Another topic was orphan diseases, including papilorenal syndrome, an autosomal dominant genetic disorder marked by hypoplasia of the kidney and colobomas of the optic nerve. HLA typing was also talked about. In this area, KFU is working with Rusfond to fill in National Bone Marrow Donor Registry. Extreme Biology (KFU-RIKEN) Lab and Gene and Cell technology Lab are involved.
There is also a very promising project in creating a database of hereditary mutations influencing cancer predisposition.
And, finally, the Japanese guests showed interest in esophageal cancer studies. “The topic is very important and timely for Japan, and we are currently searching for hereditary mutations linked to predisposition.

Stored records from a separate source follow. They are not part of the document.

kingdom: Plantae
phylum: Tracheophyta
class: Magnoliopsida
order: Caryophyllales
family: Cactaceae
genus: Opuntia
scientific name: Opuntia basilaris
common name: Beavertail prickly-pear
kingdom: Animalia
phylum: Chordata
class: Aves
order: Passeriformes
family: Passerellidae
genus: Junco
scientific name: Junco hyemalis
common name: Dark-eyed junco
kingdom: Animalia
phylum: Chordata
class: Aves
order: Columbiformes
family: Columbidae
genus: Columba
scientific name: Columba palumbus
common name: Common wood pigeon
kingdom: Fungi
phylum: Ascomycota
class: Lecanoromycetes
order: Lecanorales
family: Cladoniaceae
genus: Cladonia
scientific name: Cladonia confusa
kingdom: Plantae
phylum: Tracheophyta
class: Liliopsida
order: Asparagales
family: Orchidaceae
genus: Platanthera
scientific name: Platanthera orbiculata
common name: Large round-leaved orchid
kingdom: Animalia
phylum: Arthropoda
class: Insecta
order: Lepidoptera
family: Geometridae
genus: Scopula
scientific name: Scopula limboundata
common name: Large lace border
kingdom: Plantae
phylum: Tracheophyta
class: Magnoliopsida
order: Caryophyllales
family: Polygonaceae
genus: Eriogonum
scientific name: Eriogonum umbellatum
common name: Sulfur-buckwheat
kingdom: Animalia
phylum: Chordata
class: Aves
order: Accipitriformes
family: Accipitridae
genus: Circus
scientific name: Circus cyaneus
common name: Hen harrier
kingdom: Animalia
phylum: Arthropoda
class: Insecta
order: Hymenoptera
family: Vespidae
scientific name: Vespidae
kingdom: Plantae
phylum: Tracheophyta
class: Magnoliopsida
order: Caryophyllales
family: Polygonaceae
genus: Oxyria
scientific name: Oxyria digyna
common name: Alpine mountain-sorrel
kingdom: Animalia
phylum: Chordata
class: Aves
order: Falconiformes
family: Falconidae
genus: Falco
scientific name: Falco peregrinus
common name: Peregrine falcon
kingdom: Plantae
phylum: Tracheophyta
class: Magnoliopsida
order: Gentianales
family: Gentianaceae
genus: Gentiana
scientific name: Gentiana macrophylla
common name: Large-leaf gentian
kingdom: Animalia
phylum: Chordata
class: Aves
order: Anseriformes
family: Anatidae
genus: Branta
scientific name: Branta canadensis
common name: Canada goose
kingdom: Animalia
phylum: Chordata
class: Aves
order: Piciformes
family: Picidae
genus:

Japanese colleagues want to compare their data with ours. Maybe, we will also be able to conduct mirror tests of fluid biopsies to detect cancer-related mutations in the DNA which circulates in blood plasma,” said Dr. Gusev.
This and other matters will be discussed in January at Kanazawa. Also, a joint seminar will be held at Republican Clinical Cancer Center in Kazan in September 2018 as a part of the Year of Japan in Russia.